The only possible explanation - though it made no sense at all - was that the reptilee had fallen on the ballast bag from above.

Yet another tale comes from Mr. and Mrs. Tucker of Long Beach, California, who heard a loud thump in their backyard in 1960. Immediately following that, they heard a loud grunt. When the couple stepped outside, they were astonished to encounter a five- foot alligator. They could only conclude that it dropped from the sky.



Flames From The Sky

Legend has it that the Great Chicago Fire of 1871 began when Mrs. O'Leary's cow kicked over a lantern, igniting her straw. The flames then allegedly consumed her barn, jumping from one wooden structure to another until virtually the whole city lay under flame. Before the flames were through, more than seventeen thousand buildings were destroyed, a hundred thousand people were left homeless, and at least two hundred fifty had died.

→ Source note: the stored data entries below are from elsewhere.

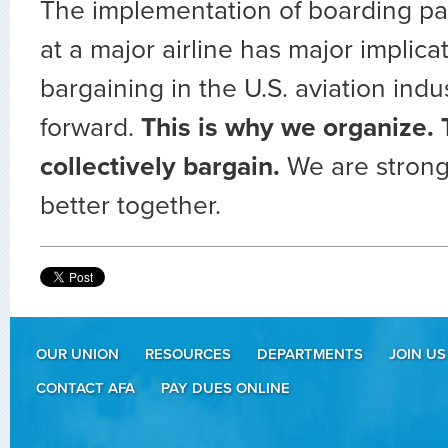
The implementation of boarding pa
at a major airline has major implicat
bargaining in the U.S. aviation indu
forward.
This is why we organize. 
collectively bargain.
We are strong
better together.
OUR UNION
RESOURCES
DEPARTMENTS
JOIN US
CONTACT AFA
PAY DUES ONLINE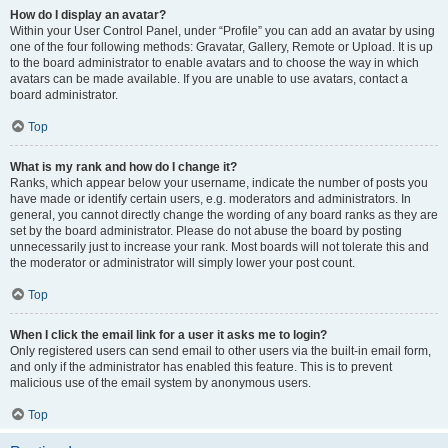
How do I display an avatar?
Within your User Control Panel, under “Profile” you can add an avatar by using
one of the four following methods: Gravatar, Gallery, Remote or Upload. It is up
to the board administrator to enable avatars and to choose the way in which
avatars can be made available. If you are unable to use avatars, contact a
board administrator.
Top
What is my rank and how do I change it?
Ranks, which appear below your username, indicate the number of posts you
have made or identify certain users, e.g. moderators and administrators. In
general, you cannot directly change the wording of any board ranks as they are
set by the board administrator. Please do not abuse the board by posting
unnecessarily just to increase your rank. Most boards will not tolerate this and
the moderator or administrator will simply lower your post count.
Top
When I click the email link for a user it asks me to login?
Only registered users can send email to other users via the built-in email form,
and only if the administrator has enabled this feature. This is to prevent
malicious use of the email system by anonymous users.
Top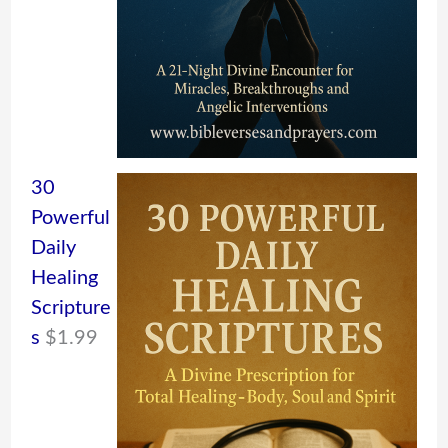
30
Powerful
Daily
Healing
Scripture
s
$
1.99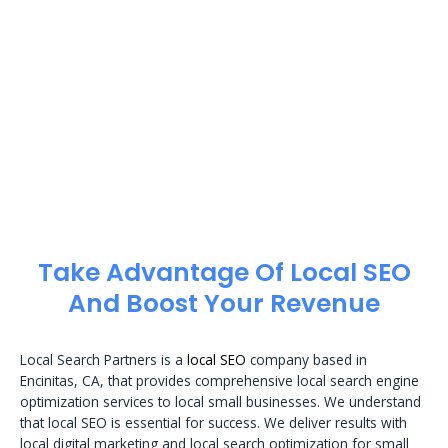
Take Advantage Of Local SEO
And Boost Your Revenue
Local Search Partners is a
local SEO
company based in
Encinitas, CA, that provides comprehensive local search engine
optimization services to local small businesses. We understand
that local SEO is essential for success. We deliver results with
local digital marketing and local search optimization for small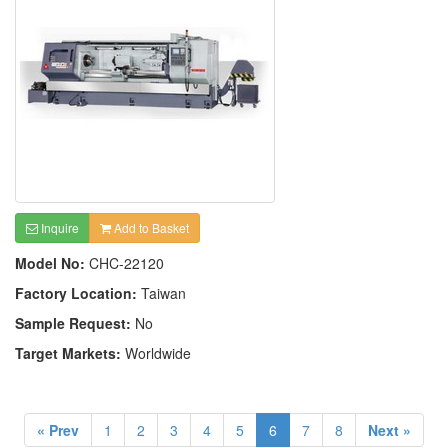
Inquire
Add to Basket
Model No:
CHC-22120
Factory Location:
Taiwan
Sample Request:
No
Target Markets:
Worldwide
« Prev
1
2
3
4
5
6
7
8
Next »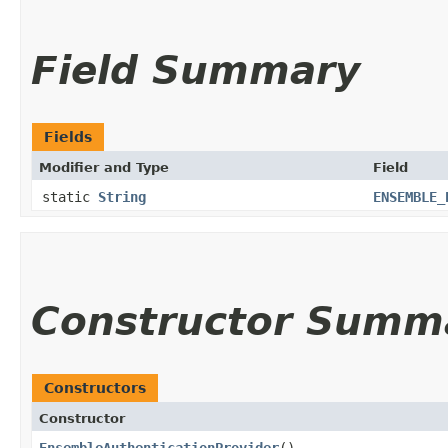
Field Summary
Fields
Modifier and Type
Field
static
String
ENSEMBLE_
Constructor Summ
Constructors
Constructor
EnsembleAuthenticationProvider
()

Less well-known is that the whole of the American Midwest fell victim to disastrous fires the night of October 8, 1871, from Indiana to the Dakotas, and from Iowa to Minnesota. All told, they represent the most mysterious and deadly conflagration in national memory. Eclipsed in history by the Chicago cauldron, little Peshtigo, a small community of two thousand near Green Bay, Wisconsin, fared far worse in terms of lives lost. Half the town - 1,000 people - died that terrible night, suffocated where they stood, or consumed by flames whose origins remain unknown. Not a single structure was left standing.

Where did the flames come from, and why so suddenly, without any warning? "In one awful instant a great flame shot up in the western heavens," wrote one Peshtigo survivor. "Countless fiery tongues struck down into the village, piercing every object that stood in town like a red-hot bolt. A deafening roar, mingled with blasts of electric flame, filled the air and paralyzed every soul in the place. There was no beginning to the work of ruin; the flaming whirlwind swirled in an instant through town." Other survivors referred to the phenomenon as a tornado of fire, reporting burning buildings lifted whole in the air before they exploded into glowing cinders.

What eyewitnesses described was more like a holocaust from heaven than an accidental fire started by a nervous cow. And in fact, according to a theory propounded by Minnesota Congressmen Ignatius Donnelly, the devastating fires of 1871 did fall from above, in the form of a wayward cometary tail. During it's 1846 passage, Biela's comet had inexplicably split in two; it was supposed to return in 1866, but failed to appear. Biela's fragmented head finally showed up in 1872 as a meteor shower.

Donnelly suggested the separated tail appeared in 1871 and was the prime cause of the widespread firestorm that swept the Midwest, damaging or destroying a total of twenty-four towns and leaving 2,000 or more dead in its wake. Drought conditions that fall no doubt contributed to the extent of the conflagration.

History today concentrates on the Chicago Fire alone and largely overlooks the Peshtigo Horror, as it was then called. It ignores altogether Biela's comet and it's unaccounted-for tail.